Há 88 anos, num 3 de setembro, numa casa nos arredores de Paris, 30 delegados representando 12 países se reuniam para tomar uma decisão crucial, fundar uma nova internacional operária.

Na base de uma texto programático escrito por Leon Trotsky desde seu exílio no México, “A Agonia do Capitalismo e as Tarefas da Quarta Internacional – A mobilização das massas em torno das reivindicações transitórias como preparação para a tomada do poder”, o Programa de Transição, decidiram fundar a 4ª Internacional.

Pelos grupos sul-americanos, compareceu à Conferência de Fundação da 4ª Internacional Mário Pedrosa, cognome Lebrum.

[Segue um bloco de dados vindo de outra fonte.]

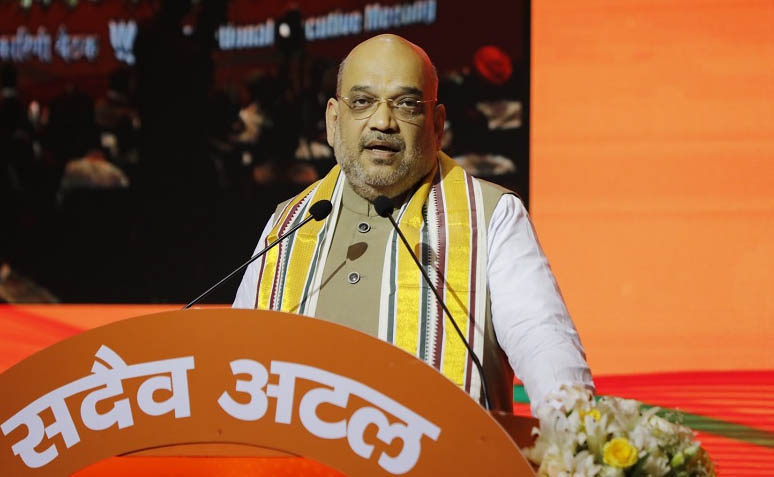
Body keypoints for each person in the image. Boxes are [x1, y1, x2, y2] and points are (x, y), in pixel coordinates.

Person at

Em plena “meia-noite no século”, aquele punhado de militantes, premidos entre o fascismo e o domínio stalinista, remanescentes de um rosário de mortos tanto pela GPU stalinista quanto pela repressão nazifascista, decidiram que por mais precária que fosse sua condição, era necessário estabelecer e proteger o fio de continuidade do programa revolucionário: “o partido é o programa”.
Exilados da propria classe, sob fogo dos serviços secretos, a 4ª Internacional sofreu um golpe maior com o assassinato de Trotsky em 1940, praticado por um agente de Stalin.

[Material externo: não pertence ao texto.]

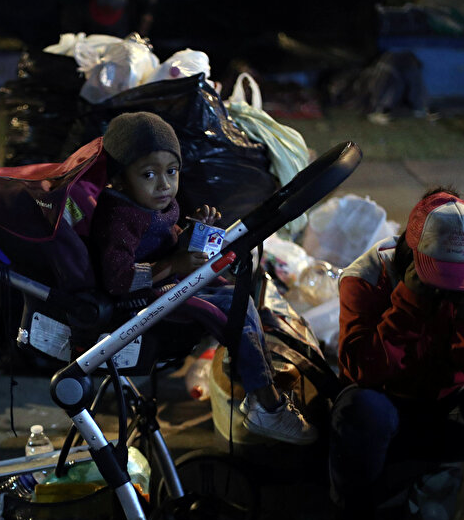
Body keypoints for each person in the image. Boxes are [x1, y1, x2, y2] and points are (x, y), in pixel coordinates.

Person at [90, 111, 315, 445]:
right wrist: (173, 264)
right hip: (140, 300)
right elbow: (117, 277)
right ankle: (265, 403)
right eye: (149, 174)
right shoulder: (119, 217)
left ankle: (258, 380)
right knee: (232, 305)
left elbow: (166, 239)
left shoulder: (150, 202)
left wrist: (195, 232)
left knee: (244, 294)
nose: (164, 184)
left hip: (165, 285)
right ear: (120, 179)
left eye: (171, 171)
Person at [329, 187, 464, 520]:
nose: (450, 287)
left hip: (447, 409)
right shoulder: (367, 277)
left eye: (458, 276)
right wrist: (408, 305)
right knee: (361, 407)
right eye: (440, 276)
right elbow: (362, 372)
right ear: (411, 253)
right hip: (386, 407)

Conscientes da guerra que se aproximava (a 4ª foi a primeira a publicar um Manifesto de Alarme, prevenindo a classe trabalhadora da guerra), a 4ª Internacional agiu sob os princípios operários da luta contra a guerra imperialista. Dezenas de seus militantes, inclusive os que agiram clandestinamente dentro do proprio exército alemão, foram executados.
O combate dos trotskistas pela organização independente da classe trabalhadora na via da revolução proletária, põe no centro hoje a luta contra a guerra, combustível vital do regime capitalista.
88 anos depois, 4ª Internacional vive e luta!